● Excerpted text:
Skip to content
James Baker edited this page Apr 27, 2017 · 2 revisions

This page provides a quick overview of Baleen and it's configuration options. For full documentation, see the JavaDoc included within Baleen.

Running Baleen

To start the Baleen server, run the following command from the home directory of Baleen: java -jar baleen-2.x.0.jar

Note that the name of the JAR file will vary depending on the version of Baleen that you are running. This applies to all references of JAR files in this document.

In order to have access to the JavaDoc on your server, you must have baleen-2.x.0-javadoc.jar in the same directory as the Baleen JAR. If this file isn't present, JavaDoc will not be accessible.

Once running, you can access it at http://localhost:6413.

Configuring Baleen

Baleen is configured via a YAML file, that is passed to the server on start up. The YAML file can be called whatever you want, but in this document we will refer to it as config.yml.

● Aim of the task: Copy everything in the Baleen overview from "To start the" down to "not be accessible.", swapping each "directory" for "folder".

● Material provided:
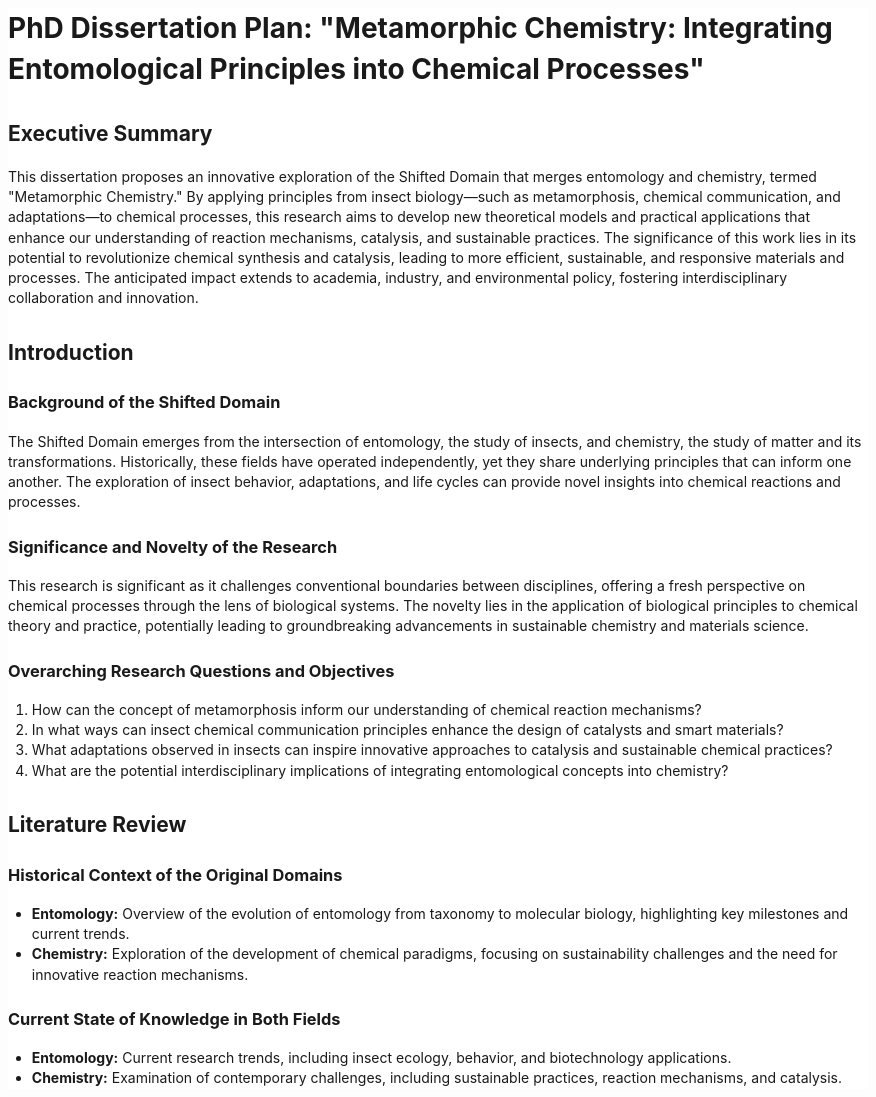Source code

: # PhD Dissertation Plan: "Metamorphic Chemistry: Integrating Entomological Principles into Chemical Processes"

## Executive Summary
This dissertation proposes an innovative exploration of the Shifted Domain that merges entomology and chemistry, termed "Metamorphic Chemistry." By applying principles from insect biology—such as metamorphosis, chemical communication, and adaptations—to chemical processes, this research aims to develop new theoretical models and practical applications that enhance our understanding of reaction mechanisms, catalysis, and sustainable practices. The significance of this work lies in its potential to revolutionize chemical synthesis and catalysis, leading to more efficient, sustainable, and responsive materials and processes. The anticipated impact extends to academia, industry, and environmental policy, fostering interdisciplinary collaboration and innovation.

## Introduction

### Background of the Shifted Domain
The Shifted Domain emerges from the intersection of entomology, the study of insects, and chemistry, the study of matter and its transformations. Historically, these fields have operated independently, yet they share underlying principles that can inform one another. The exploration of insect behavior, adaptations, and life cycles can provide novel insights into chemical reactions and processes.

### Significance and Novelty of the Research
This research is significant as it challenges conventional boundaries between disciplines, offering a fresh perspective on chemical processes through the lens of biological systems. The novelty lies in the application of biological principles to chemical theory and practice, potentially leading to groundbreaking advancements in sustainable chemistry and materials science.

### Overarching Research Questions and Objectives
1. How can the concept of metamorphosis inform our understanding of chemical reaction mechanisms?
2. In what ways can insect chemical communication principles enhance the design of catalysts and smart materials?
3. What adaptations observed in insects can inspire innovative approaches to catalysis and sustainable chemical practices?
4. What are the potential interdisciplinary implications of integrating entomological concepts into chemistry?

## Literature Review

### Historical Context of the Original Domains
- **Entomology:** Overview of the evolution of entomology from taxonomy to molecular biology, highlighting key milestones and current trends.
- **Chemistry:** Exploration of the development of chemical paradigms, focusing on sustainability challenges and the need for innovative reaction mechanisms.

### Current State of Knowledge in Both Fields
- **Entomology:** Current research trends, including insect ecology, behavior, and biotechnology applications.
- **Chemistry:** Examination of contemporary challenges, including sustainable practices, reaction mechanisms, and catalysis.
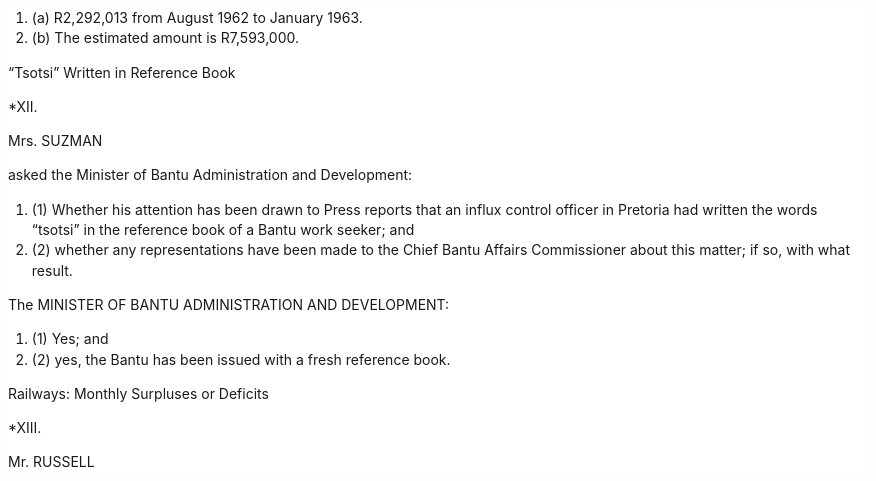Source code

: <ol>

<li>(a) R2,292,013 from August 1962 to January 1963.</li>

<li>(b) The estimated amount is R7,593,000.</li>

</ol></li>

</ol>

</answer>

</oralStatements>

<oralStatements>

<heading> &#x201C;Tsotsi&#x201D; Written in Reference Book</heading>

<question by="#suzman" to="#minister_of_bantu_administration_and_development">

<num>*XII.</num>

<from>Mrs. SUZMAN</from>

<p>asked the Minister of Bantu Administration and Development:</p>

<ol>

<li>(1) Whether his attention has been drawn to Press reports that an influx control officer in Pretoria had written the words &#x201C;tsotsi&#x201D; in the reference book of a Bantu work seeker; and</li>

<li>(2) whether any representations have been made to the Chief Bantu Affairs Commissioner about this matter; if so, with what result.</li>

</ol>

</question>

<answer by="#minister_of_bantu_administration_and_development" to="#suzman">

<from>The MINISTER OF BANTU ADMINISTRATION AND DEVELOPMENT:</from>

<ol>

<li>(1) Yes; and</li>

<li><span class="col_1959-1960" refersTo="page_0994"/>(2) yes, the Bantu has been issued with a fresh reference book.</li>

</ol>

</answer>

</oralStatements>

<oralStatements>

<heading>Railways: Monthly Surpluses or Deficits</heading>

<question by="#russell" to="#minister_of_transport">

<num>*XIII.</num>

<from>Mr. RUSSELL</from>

● Response:
To start the Baleen server, run the following command from the home folder of Baleen: java -jar baleen-2.x.0.jar

Note that the name of the JAR file will vary depending on the version of Baleen that you are running. This applies to all references of JAR files in this document.

In order to have access to the JavaDoc on your server, you must have baleen-2.x.0-javadoc.jar in the same folder as the Baleen JAR. If this file isn't present, JavaDoc will not be accessible.